Sunday, 17 February 2013

Insert PIE here

I've been working on a way of looking at things. When I discuss this with my pupils they nearly all find something useful in it. I call it the pie triangle.

It's a simple enough concept. There are three main aspects governing someone's ability to drive (and to do many other things too for that matter).Each aspect influences the others. So they can be expressed as a triangle, and since the initial letters of those three aspects are P, I and E, we end up with a nice slice of pie.

The P stands for Physical. It's your ability to kane the car do what you want it to do. Being able to steer properly. Being able to balance the car on the clutch at an uphill junction. Having the coordination to make the car move very slowly while simultaneously steering quickly.

I is for Intellectual. You have to know that a red traffic light means stop, that a red triangle is a warning, that you normally drive about a metre from the kerb. Without an understanding of what's expected of you, you won't be able to drive properly. This will also affect your ability to physically do what you need to do.

These first two are the traditional domain of driving instructors, but there is a third aspect.

E is for Emotional. An angry driver, a panicky driver, a calm driver, a confident driver. Each will drive differently, all other things being equal. The angry driver will use the controls differently to a relaxed driver. They may make different decisions, or miss information if they're distracted by some emotional aspect.

So: The PIE triangle.

In an early stage pupil, they may not yet have mastered the control, and there are big gaps in their knowledge and understanding. If someone is nearing test standard, and they make an error, it's far more likely to be because of nerves or a lack of confidence.

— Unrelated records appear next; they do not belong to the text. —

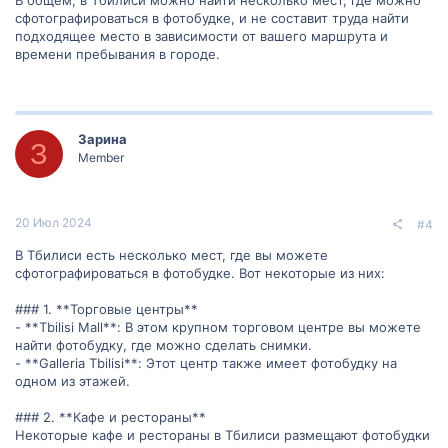
В общем, в Тбилиси можно найти несколько мест, где можно
сфотографироваться в фотобудке, и не составит труда найти
подходящее место в зависимости от вашего маршрута и
времени пребывания в городе.
Зарина
З
Member
20 Июл 2024
#4
В Тбилиси есть несколько мест, где вы можете
сфотографироваться в фотобудке. Вот некоторые из них:
### 1. **Торговые центры**
- **Tbilisi Mall**: В этом крупном торговом центре вы можете
найти фотобудку, где можно сделать снимки.
- **Galleria Tbilisi**: Этот центр также имеет фотобудку на
одном из этажей.
### 2. **Кафе и рестораны**
Некоторые кафе и рестораны в Тбилиси размещают фотобудки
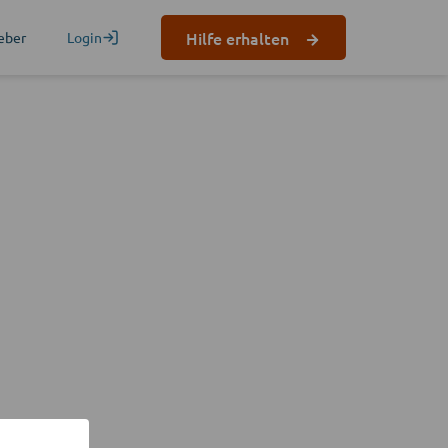
Hilfe erhalten
eber
Login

If I go through some error a pupil has made, asking them to rate the importance of each aspect, they generally feel that the control is there but that they either didn't know what to do, or they were nervous about the situation they were trying to deal with. If asked to provide percentages, they put the physical at perhaps 0-10%, with the Intellectual and Emotional split fairly evenly at 40+% each.

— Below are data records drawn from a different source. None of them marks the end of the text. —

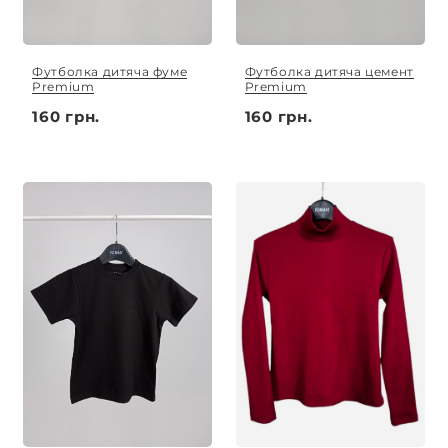
Футболка дитяча фуме
Футболка дитяча цемент
Premium
Premium
160 грн.
160 грн.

I've incorporated directional arrows in the diagram above. This is to indicate that each effects the other. For example, a nervous driver will grip the gear lever very hard, and will attempt to force the car into gear. A relaxed driver will use a much lighter touch, and will work with the characteristics of the gearbox to select the right gear. A panicking driver, particularly one that's still subvocalising routines and sequences, will forget elements of what they should be doing. They might for example, turn left when asked to go straight ahead at a roundabout. The monologue in their head is replaced by an emotional noise (AAaaaggggghhhh!!!!!)

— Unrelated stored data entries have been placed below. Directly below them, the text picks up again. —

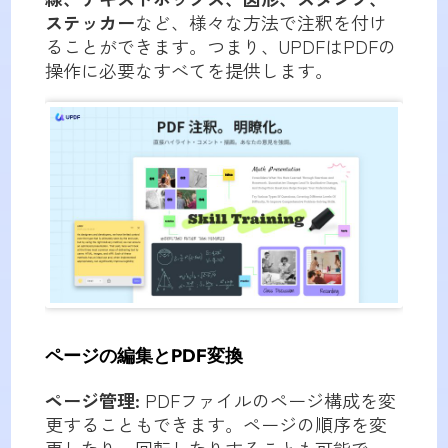
ステッカー
など、様々な方法で注釈を付け
ることができます。つまり、UPDFはPDFの
操作に必要なすべてを提供します。
ページの編集とPDF変換
ページ管理:
PDFファイルのページ構成を変
更することもできます。ページの順序を変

But it's a two way process. It's hard for an instructor to directly change someone's emotional state. there's a certain amount that can be done using language (choise of words and how those words are delivered) but it's also possible to change people's E by doing things with P and I. If you know what to do, and are able to make the car do what you want it to do, you're going to be more relaxed and self confident than someone who lacks either the control or the understanding to do what they need to do.